The icy water gripped them. They left the sinking ships behind them. At first they moved steadily along but after a while men started to lag behind, to drag on the raft. Havard cried, "Keep up!" Across the way someone tried to climb onto the spars and the men beside him pulled him back.
Next to Conn, Aslak said, "We'll never make it." He was gasping; he laid his head down on the spar a moment. Conn knew it was true. He was exhausted, he could barely kick his legs. Aslak lost his grip, and Conn reached out and grabbed hold of him until the Jomsviking could get his hands back to the spar.
Raef said, breathless, "There's a skerry—"
"Go," Conn said.
The skerry was only a bare rock rising just above the surface of the bay. They hauled and kicked and dragged the raft into the low waves lapping it. The rock was slippery and it took all Conn's strength to haul Finn up off the raft. Raef dragged Aslak after them and above the waterline they lay down on the rock, and instantly Conn was asleep.
Hail fell again in the night. Conn woke, and crawled over to Finn, to protect him from the worst of it. After the brief crash abruptly stopped he realized that the body under him was as cold as the rock.
He thought of the other dead—of pop-eyed Gorm, and Odd, whose sister he had loved once, and Skeggi and Bjorn, Sigurd and Rugr—he remembered how only the night before, they were all alive, speaking of the battle to come, how its fame and theirs would ring around the world until the end of time—now who would even remember their names, when all those who knew them were dead with them? The battle might be a long-told story but the men were already forgotten.
He would remember. But he would be dead soon himself. Hakon had beaten him. He put his face against the cold stone and shut his eye
s.
In many ways the hero is in love with death, the final challenge, the battle nobody wins. The hero's life is a search for the great, defining fight, the clash that will prove him at last to be one over all, and death is the only worthy adversary. In his struggles he often deals death around him, so he's both death's opponent, and death's ambassador. He is familiar and comfortable with death. It's living on after failure he cannot abide, defeat and submission he cannot tolerate.

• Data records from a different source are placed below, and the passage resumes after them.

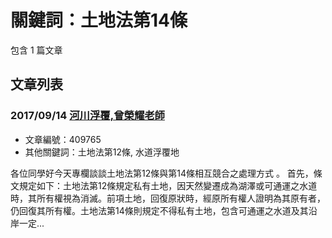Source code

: # 關鍵詞：土地法第14條

包含 1 篇文章

## 文章列表

### 2017/09/14 [河川浮覆,曾榮耀老師](../../articles/409765_%E6%B2%B3%E5%B7%9D%E6%B5%AE%E8%A6%86%2C%E6%9B%BE%E6%A6%AE%E8%80%80%E8%80%81%E5%B8%AB.md)
- 文章編號：409765
- 其他關鍵詞：土地法第12條, 水道浮覆地

各位同學好今天專欄談談土地法第12條與第14條相互競合之處理方式 。 首先，條文規定如下：土地法第12條規定私有土地，因天然變遷成為湖澤或可通運之水道時，其所有權視為消滅。前項土地，回復原狀時，經原所有權人證明為其原有者，仍回復其所有權。土地法第14條則規定不得私有土地，包含可通運之水道及其沿岸一定...
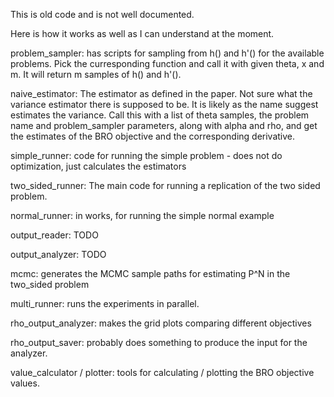 This is old code and is not well documented.

Here is how it works as well as I can understand at the moment.

problem_sampler: has scripts for sampling from h() and h'() for the available problems.
Pick the curresponding function and call it with given theta, x and m. It will return
m samples of h() and h'().

naive_estimator: The estimator as defined in the paper. Not sure what the variance 
estimator there is supposed to be. It is likely as the name suggest estimates
the variance. 
Call this with a list of theta samples, the problem name and problem_sampler parameters,
along with alpha and rho, and get the estimates of the BRO objective and the 
corresponding derivative.

simple_runner: code for running the simple problem - does not do optimization, just calculates the estimators

two_sided_runner: The main code for running a replication of the two sided problem. 

normal_runner: in works, for running the simple normal example

output_reader: TODO

output_analyzer: TODO

mcmc: generates the MCMC sample paths for estimating P^N in the two_sided problem

multi_runner: runs the experiments in parallel.

rho_output_analyzer: makes the grid plots comparing different objectives

rho_output_saver: probably does something to produce the input for the analyzer.

value_calculator / plotter: tools for calculating / plotting the BRO objective values.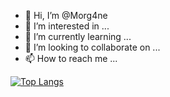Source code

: - 👋 Hi, I’m @Morg4ne
- 👀 I’m interested in ...
- 🌱 I’m currently learning ...
- 💞️ I’m looking to collaborate on ...
- 📫 How to reach me ...

<!---
Morg4ne/Morg4ne is a ✨ special ✨ repository because its `README.md` (this file) appears on your GitHub profile.
You can click the Preview link to take a look at your changes.
--->

[![Top Langs](https://github-readme-stats.vercel.app/api/top-langs/?username=Morg4ne&exclude_repo=github-readme-stats,Morg4ne.github.io)](https://github.com/Morg4ne/github-readme-stats)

And of course Hakon has not beaten Conn here. If you want to know how it comes out, read the story, and my novel Varanger (Forge Books, 2010) that follows Conn and Raef into Russia and south to the Black Sea, to do battle with the Byzantines themselves.
Taking a Stab
at Writing Sword and Sorcery
Ian C. Esslemont
co-creator of the world of Malaz
Let’s face it: we writers of the fantastic (heroic sword and sorcery in particular) face the extraordinarily difficult task of establishing an entire new world for the reader. How to convey all the teeming details and information we have in mind? The temptation to jam in everything can be overwhelming. My purpose here is to argue against this ‘telling’ impulse.
As a fellow writer and participant in various writing workshops, one of the most common traps I see in the writing of our genre, aspiring and veteran, is this irresistible urge to stuff one’s story with all the amassed background particulars of one’s world-building plans. All this history, geography, philosophy, and politics is of course what we call ‘exposition,’ or expository, prose. Simply put, it is the direct telling of information to the reader. More or less contrasting to this category of prose is what is called ‘dramatizing.’ Dramatization refers to all the work put into creating an actual physical scene for the reader to inhabit where the story, the drama, is enacted. Creating this dream experience of inhabiting another world is of course our main goal as fantasists, but relying too much on exposition (‘telling’ information), rather than dramatization (‘showing’ scenes), is not the way to achieve it. This is true for all writing but is especially important for heroic fantasy where visceral ‘bloody’ sensual evocation and participation is of course one main goal.